Keynes argued that there can be cases in which “labour as a whole” can’t obtain more employment by agreeing to a reduction of money-wages (what we call nominal wages). Basically he argues (assumes really) that firms will cut prices if workers accept lower wages (he definitely assumed flexible prices and basically pretty much assumed perfect competition in product markets). So the immediate effect of the lower nominal wage would be the same real wage and a lower price level. The effect of this is equivalent to the effect of an increase in the money supply. The increase of the money supply won’t cause increased employment if the economy is in a liquidity trap.
So far Keynes has presented a general theory which really isn’t all that much more general. He would just say that the arguments which he called classical require the qualifier “so long as the economy isn’t in a liquidity trap, that is so long as safe short term interest rates aren’t essentially zero” and then consider the other case.
This isn’t the end of the story. For one thing, if a small open economy is on the gold standard, the money supply can automatically shrink when the price level falls so the real money supply stays the same (oddly exactly this point was very much stressed by Sumner once). For another, even without a gold standard a central bank which targets nominal interest rates will respond to the reduction of the price level by reducing the money supply. This can imply that downward wage flexibility causes reduced employment as it causes deflation which means that the constant nominal interest rate corresponds to a higher real interest rate and lower investment for given GDP growth.

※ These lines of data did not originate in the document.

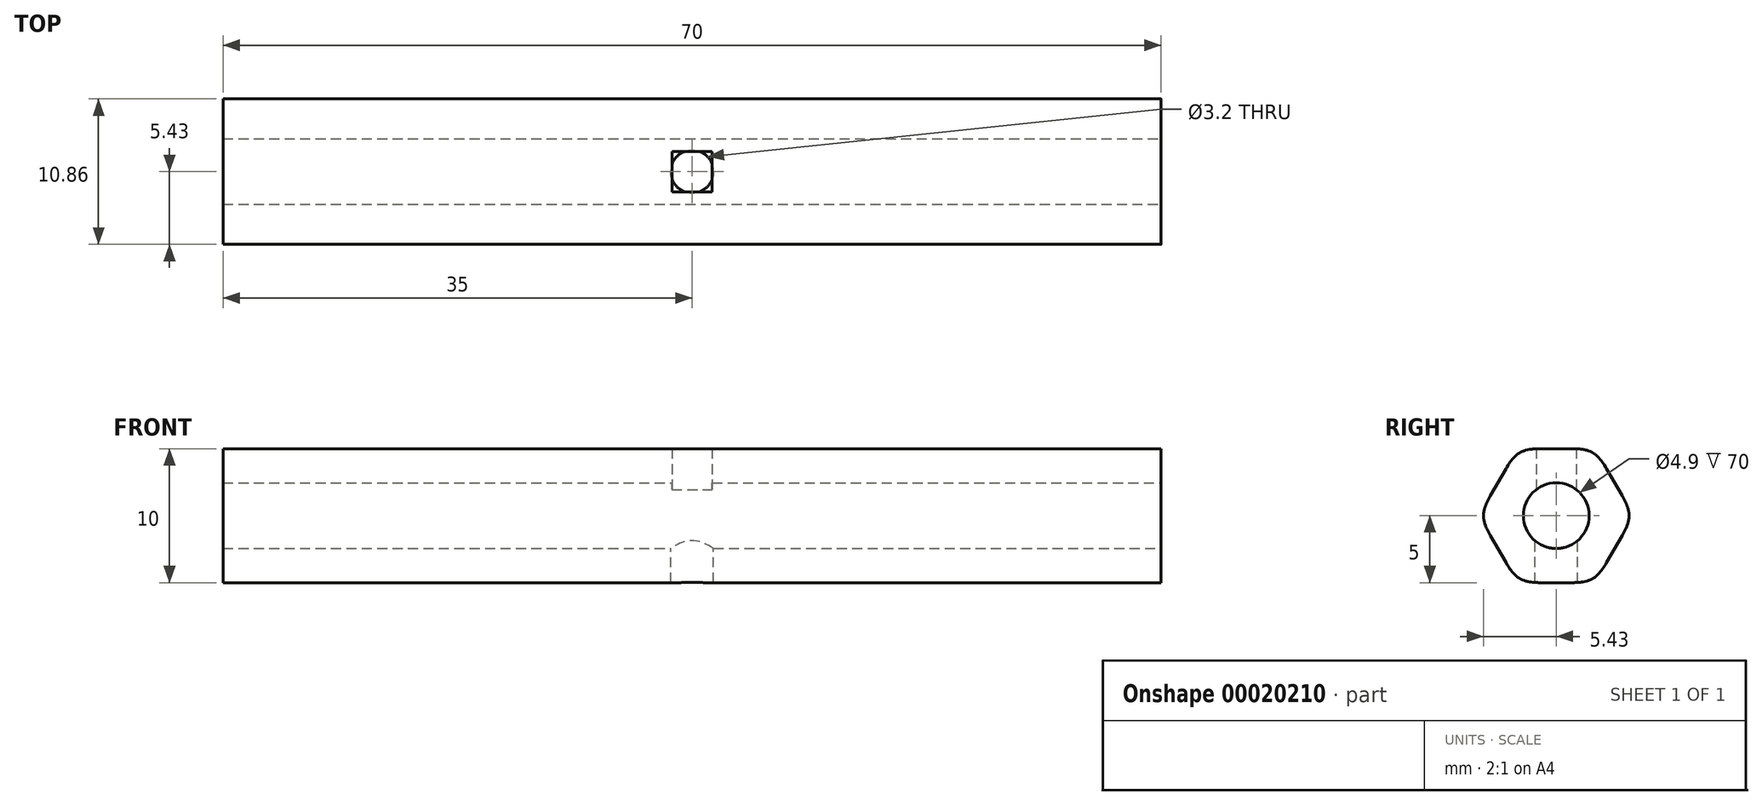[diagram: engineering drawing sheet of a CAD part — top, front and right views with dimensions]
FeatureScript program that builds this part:
annotation { "Feature Type Name" : "Feature", "Feature Type Description" : "" }
export const myFeature = defineFeature(function(context is Context, id is Id, definition is map)
    precondition{}
    {
        {
            var Q0;
            Q0=qCreatedBy(makeId("Right.planeOp"),FACE);
            var sketch = newSketch(context, id + "F0", { "sketchPlane" : qUnion([Q0])});
            skCircle(sketch, "E0", {"center": v(0, 0) * mm, "radius": 5 * mm, "construction": true});
            skLineSegment(sketch, "E1", {"start": v(-2.89, 5) * mm, "end": v(2.89, 5) * mm});
            skLineSegment(sketch, "E2", {"start": v(2.89, 5) * mm, "end": v(5.77, 0) * mm});
            skLineSegment(sketch, "E3", {"start": v(5.77, 0) * mm, "end": v(2.89, -5) * mm});
            skLineSegment(sketch, "E4", {"start": v(2.89, -5) * mm, "end": v(-2.89, -5) * mm});
            skLineSegment(sketch, "E5", {"start": v(-2.89, -5) * mm, "end": v(-5.77, 0) * mm});
            skLineSegment(sketch, "E6", {"start": v(-5.77, 0) * mm, "end": v(-2.89, 5) * mm});
            skSolve(sketch);
        }
        {
            var Q0;
            Q0=makeQuery(id+"F0.imprint","IMPRINT",FACE,{"disambiguationData":[TD([[makeQuery(id+"F0.imprint","IMPRINT",EDGE,{"derivedFrom":sQuery(id+"F0.wireOp",EDGE,"E1")}),-1.0]])]});
            extrude(context, id + "F1", {"entities" : qUnion([Q0]), "endBound" : BoundingType.SYMMETRIC, "depth" : 70 * mm});
        }
        {
            var Q0;
            Q0=makeQuery(id+"F1.opExtrude","CAP_FACE",FACE,{"disambiguationData":[OSD([sQuery(id+"F0.wireOp",EDGE,"E1"),sQuery(id+"F0.wireOp",EDGE,"E2"),sQuery(id+"F0.wireOp",EDGE,"E3"),sQuery(id+"F0.wireOp",EDGE,"E4"),sQuery(id+"F0.wireOp",EDGE,"E5"),sQuery(id+"F0.wireOp",EDGE,"E6")])],"isStart":false});
            var sketch = newSketch(context, id + "F2", { "sketchPlane" : qUnion([Q0])});
            skCircle(sketch, "E7", {"center": v(0, 0) * mm, "radius": 2.45 * mm});
            skSolve(sketch);
        }
        {
            var Q0;
            Q0 = qSketchRegion(id + "F2", true);
            extrude(context, id + "F3", {"entities" : qUnion([Q0]), "operationType" : NewBodyOperationType.REMOVE, "endBound" : BoundingType.THROUGH_ALL, "oppositeDirection" : true, "depth" : 25 * mm});
        }
        {
            var Q0;
            Q0=qCreatedBy(makeId("Top.planeOp"),FACE);
            var sketch = newSketch(context, id + "F4", { "sketchPlane" : qUnion([Q0])});
            skLineSegment(sketch, "E8.rect.bottom", {"start": v(-1.5, 1.5) * mm, "end": v(1.5, 1.5) * mm});
            skLineSegment(sketch, "E8.rect.top", {"start": v(-1.5, -1.5) * mm, "end": v(1.5, -1.5) * mm});
            skLineSegment(sketch, "E8.rect.left", {"start": v(-1.5, 1.5) * mm, "end": v(-1.5, -1.5) * mm});
            skLineSegment(sketch, "E8.rect.right", {"start": v(1.5, 1.5) * mm, "end": v(1.5, -1.5) * mm});
            skPoint(sketch, "E8.rect.middle", {"position": v(0, 0) * mm});
            skSolve(sketch);
        }
        {
            var Q0;
            Q0 = qSketchRegion(id + "F4", true);
            var Q1;
            Q1=makeQuery(id+"F1.opExtrude","SWEPT_FACE",FACE,{"disambiguationData":[OSD([sQuery(id+"F0.wireOp",EDGE,"E1")])]});
            extrude(context, id + "F5", {"entities" : qUnion([Q0]), "operationType" : NewBodyOperationType.REMOVE, "endBound" : BoundingType.THROUGH_ALL, "endBoundEntityFace" : qUnion([Q1]), "depth" : 12 * mm});
        }
        {
            var Q0;
            Q0=makeQuery(id+"F1.opExtrude","SWEPT_EDGE",EDGE,{"disambiguationData":[OSD([sQuery(id+"F0.wireOp",EDGE,"E1"),sQuery(id+"F0.wireOp",EDGE,"E6")])]});
            var Q1;
            Q1=makeQuery(id+"F1.opExtrude","SWEPT_EDGE",EDGE,{"disambiguationData":[OSD([sQuery(id+"F0.wireOp",EDGE,"E1"),sQuery(id+"F0.wireOp",EDGE,"E2")])]});
            var Q2;
            Q2=makeQuery(id+"F1.opExtrude","SWEPT_EDGE",EDGE,{"disambiguationData":[OSD([sQuery(id+"F0.wireOp",EDGE,"E2"),sQuery(id+"F0.wireOp",EDGE,"E3")])]});
            var Q3;
            Q3=makeQuery(id+"F1.opExtrude","SWEPT_EDGE",EDGE,{"disambiguationData":[OSD([sQuery(id+"F0.wireOp",EDGE,"E5"),sQuery(id+"F0.wireOp",EDGE,"E6")])]});
            var Q4;
            Q4=makeQuery(id+"F1.opExtrude","SWEPT_EDGE",EDGE,{"disambiguationData":[OSD([sQuery(id+"F0.wireOp",EDGE,"E3"),sQuery(id+"F0.wireOp",EDGE,"E4")])]});
            var Q5;
            Q5=makeQuery(id+"F1.opExtrude","SWEPT_EDGE",EDGE,{"disambiguationData":[OSD([sQuery(id+"F0.wireOp",EDGE,"E4"),sQuery(id+"F0.wireOp",EDGE,"E5")])]});
            fillet(context, id + "F6", {"entities" : qUnion([Q0, Q1, Q2, Q3, Q4, Q5]), "radius" : 3 * mm, "tangentPropagation" : true, "rho" : .6, "crossSection" : FilletCrossSection.CONIC, "allowEdgeOverflow" : false});
        }
        {
            var Q0;
            Q0=qCreatedBy(makeId("Top.planeOp"),FACE);
            var sketch = newSketch(context, id + "F7", { "sketchPlane" : qUnion([Q0])});
            skCircle(sketch, "E9", {"center": v(0, 0) * mm, "radius": 1.6 * mm});
            skSolve(sketch);
        }
        {
            var Q0;
            Q0 = qSketchRegion(id + "F7", true);
            extrude(context, id + "F8", {"entities" : qUnion([Q0]), "operationType" : NewBodyOperationType.REMOVE, "endBound" : BoundingType.THROUGH_ALL, "oppositeDirection" : true, "depth" : 25 * mm});
        }
    });
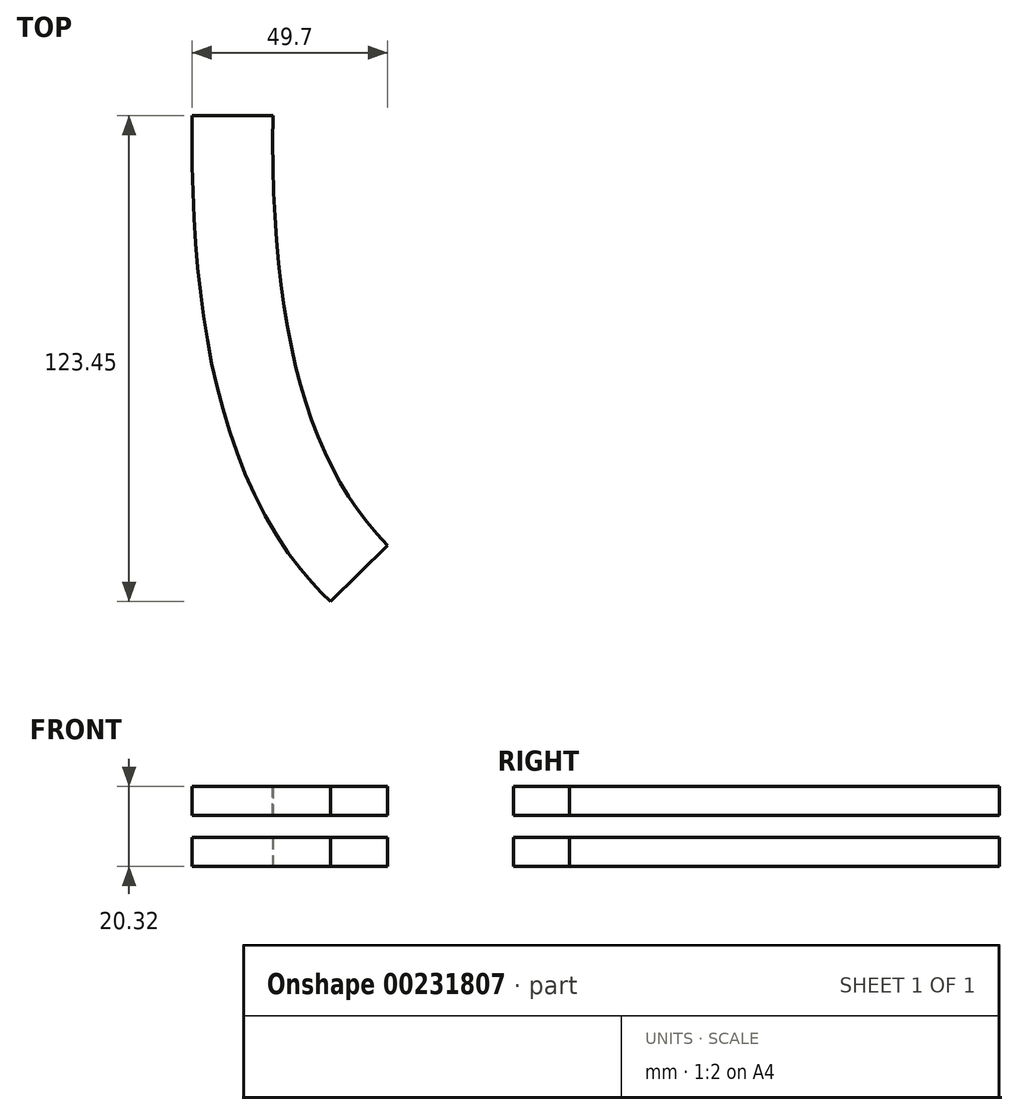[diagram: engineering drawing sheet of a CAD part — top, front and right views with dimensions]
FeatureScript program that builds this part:
annotation { "Feature Type Name" : "Feature", "Feature Type Description" : "" }
export const myFeature = defineFeature(function(context is Context, id is Id, definition is map)
    precondition{}
    {
        {
            var Q0;
            Q0=qCreatedBy(makeId("Top.planeOp"),FACE);
            var sketch = newSketch(context, id + "F0", { "sketchPlane" : qUnion([Q0])});
            skFitSpline(sketch, "E0", {"points": [v(-29.53, 62.81) * mm, v(-1.02, -65.9) * mm], "startDerivative": vector(-9.59, -188.43) * mm, "endDerivative": vector(70.95, -72.17) * mm});
            skFitSpline(sketch, "E1.0", {"points": [v(-54.9, 64.1) * mm, v(-55.32, 55.9) * mm, v(-55.8, 40.1) * mm, v(-55.33, 18.02) * mm, v(-53.6, -2.52) * mm, v(-50.45, -21.63) * mm, v(-45.7, -39.39) * mm, v(-39.1, -55.82) * mm, v(-30.4, -70.8) * mm, v(-23.13, -79.64) * mm, v(-19.13, -83.7) * mm]});
            skLineSegment(sketch, "E2", {"start": v(-55.57, 43.35) * mm, "end": v(-30.17, 43.35) * mm});
            skLineSegment(sketch, "E3", {"start": v(-19.18, -83.65) * mm, "end": v(-1.02, -65.9) * mm});
            skFitSpline(sketch, "E4.0", {"points": [v(-49.83, 63.84) * mm, v(-50.24, 55.72) * mm, v(-50.7, 40.06) * mm, v(-50.25, 18.27) * mm, v(-48.55, -1.9) * mm, v(-45.47, -20.58) * mm, v(-40.85, -37.8) * mm, v(-34.5, -53.6) * mm, v(-26.2, -67.9) * mm, v(-19.3, -76.3) * mm, v(-15.51, -80.14) * mm]});
            skLineSegment(sketch, "E5", {"start": v(-15.56, -80.1) * mm, "end": v(-15.55, -80.1) * mm});
            skSolve(sketch);
        }
        {
            var Q0;
            {var subQ2=sQuery(id+"F0.wireOp",EDGE,"E0");Q0=makeQuery(id+"F0.imprint","IMPRINT",FACE,{"disambiguationData":[TD([[makeQuery(id+"F0.imprint","IMPRINT",EDGE,{"derivedFrom":subQ2}),-1.0]])]});}
            var Q1;
            {var subQ2=sQuery(id+"F0.wireOp",EDGE,"E1.0");Q1=makeQuery(id+"F0.imprint","IMPRINT",FACE,{"disambiguationData":[TD([[makeQuery(id+"F0.imprint","IMPRINT",EDGE,{"derivedFrom":subQ2}),1.0]])]});}
            extrude(context, id + "F1", {"entities" : qUnion([Q0, Q1]), "endBound" : BoundingType.SYMMETRIC, "depth" : 20.32 * mm});
        }
        {
            var Q0;
            {var subQ2=sQuery(id+"F0.wireOp",EDGE,"E0");Q0=makeQuery(id+"F0.imprint","IMPRINT",FACE,{"disambiguationData":[TD([[makeQuery(id+"F0.imprint","IMPRINT",EDGE,{"derivedFrom":subQ2}),-1.0]])]});}
            extrude(context, id + "F2", {"entities" : qUnion([Q0]), "operationType" : NewBodyOperationType.REMOVE, "endBound" : BoundingType.SYMMETRIC, "oppositeDirection" : true, "depth" : 5.6 * mm});
        }
    });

However, it shows reckless disregard for the truth to claim that what Keynes wrote about the classicals was dishonest, because those classicals were essentially New Keynesians. It is equally reckless to say that what Krugman wrote “the other side in this debate generally adheres, more or less, to something like what Keynes called the “classical theory” of employment, in which employment and output are basically determined by the supply side. ” is dishonest.
He specified that he meant what Keynes called “the classical theory” making it clear to anyone with normal linguistic skills (including Gricean maxims) that other people use the phrase with another meaning. And that and gave a link which no one could be expected to actually click since Krugman has only occasionally stressed that the links are not decorative (indeed maybe only once).
Now everyone is sloppy sometimes. But Sumner was reckless and sloppy when accusing others of intellectual integrity and has earned some quiet time.